= Robin Hood's Delight =

Traditional song

Robin Hood's Delight (Roud 3986, Child 136) is an English folk song. It is a story in the Robin Hood canon which has survived as, among other forms, a late seventeenth-century English broadside ballad, and is one of several ballads about the medieval folk hero that form part of the Child ballad collection, which is one of the most comprehensive collections of traditional English ballads.

==Synopsis==
One midsummer day, Robin Hood, Will Scarlock, and Little John are walking in the forest in search of diversion when they meet with three foresters clad in green and carrying faulchions and forest-bills, who challenge them. Robin asks who they are and they reply that they are keepers of King Henry's deer, but Robin doesn't believe them, claiming that he and his men are the keepers. He issues a counter-challenge that they take off their green coats and try a fight. They fight from eight o'clock in the morning until two in the afternoon, until all their breath is spent. Then Robin calls a truce that the foresters allow him to sound his horn. They refuse Robin permission, and so Robin asks them their names so that he might become friendly with them and convince them to come drink with him and his men instead of fighting. He assures the foresters that he will pay for the drink, and that they have already proven their valor and are therefore fit to join him and his men. The foresters agree, and they all go to Nottingham and bond over wine for three days.

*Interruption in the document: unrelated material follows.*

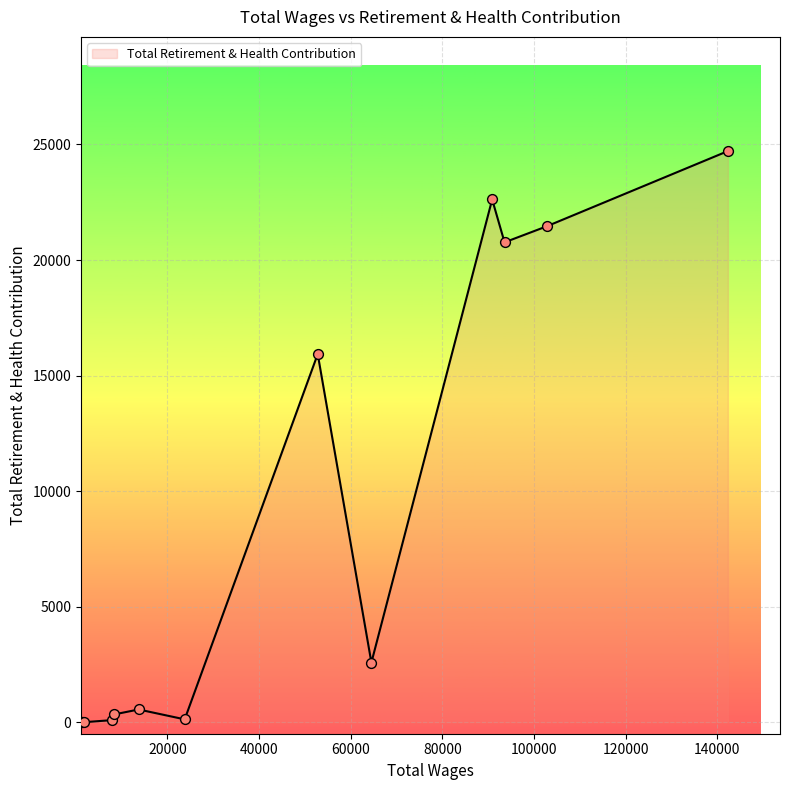

What is the difference between the maximum and minimum values?

24714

==Historical and cultural significance==
This ballad is part of a group of ballads about Robin Hood that in turn, like many of the popular ballads collected by Francis James Child, were in their time considered a threat to the Protestant religion. Puritan writers, like Edward Dering writing in 1572, considered such tales "'childish follye'" and "'witless devices.'"

Writing of the Robin Hood ballads after A Gest of Robyn Hode, their Victorian collector Francis Child claimed that variations on the "'Robin met with his match'" theme, such as this ballad, are "sometimes wearisome, sometimes sickening," and that "a considerable part of the Robin Hood poetry looks like char-work done for the petty press, and should be judged as such." Child had also called the Roxburghe and Pepys collections (in which some of these ballads are included) "veritable dung-hills [...], in which only after a great deal of sickening grubbing, one finds a very moderate jewel.'"

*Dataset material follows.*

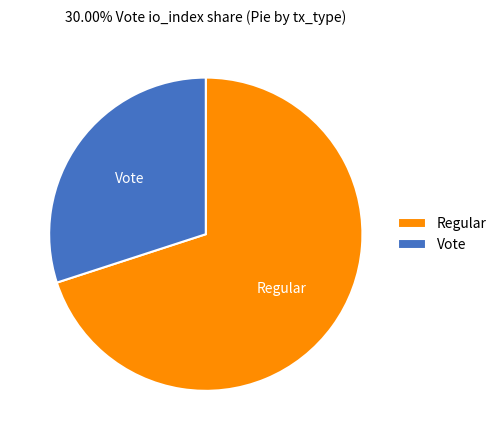

Which slice is the largest?

Regular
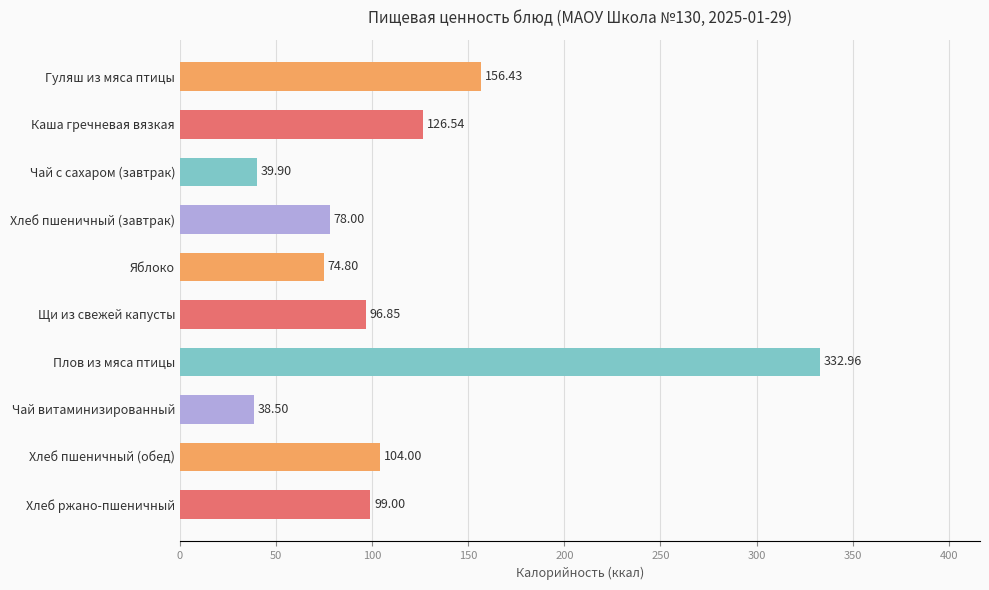

Where is the data nearest to the value 185?

Гуляш из мяса птицы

However, as folklorist and ethnomusicologist Mary Ellen Brown has pointed out, Child's denigration of the later Robin Hood ballads is evidence of an ideological view he shared with many other scholars of his time who wanted to exclude cheap printed ballads such as these from their pedigree of the oral tradition and early literature. Child and others were reluctant to include such broadsides in their collections because they thought they "regularized the text, rather than reflecting and/or participating in tradition, which fostered multiformity."

On the other hand, the broadsides are significant in themselves as showing, as English jurist and legal scholar John Selden (1584–1654) puts it, "'how the wind sits. As take a straw and throw it up in the air; you shall see by that which way the wind is, which you shall not do by casting up a stone. More solid things do not show the complexion of the times so well as ballads and libels.'" Even though the broadsides are cultural ephemera, unlike weightier tomes, they are important because they are markers of contemporary "current events and popular trends."

It has been speculated that in his time Robin Hood represented a figure of peasant revolt, but the English medieval historian J. C. Holt has argued that the tales developed among the gentry, that he is a yeoman rather than a peasant, and that the tales do not mention peasants' complaints, such as oppressive taxes. Moreover, he does not seem to rebel against societal standards but to uphold them by being munificent, devout, and affable. Other scholars have seen the literature around Robin Hood as reflecting the interests of the common people against feudalism. The latter interpretation supports Selden's view that popular ballads provide a valuable window onto the thoughts and feelings of the common people on topical matters: for the peasantry, Robin Hood may have been a redemptive figure.

==Archival holdings==
The English Broadside Ballad Archive at the University of California, Santa Barbara holds two seventeenth-century broadside ballad versions of this tale: one in the Pepys collection at Magdalene College at the University of Cambridge (2.112), and another in the Crawford collection at the National Library of Scotland (1162).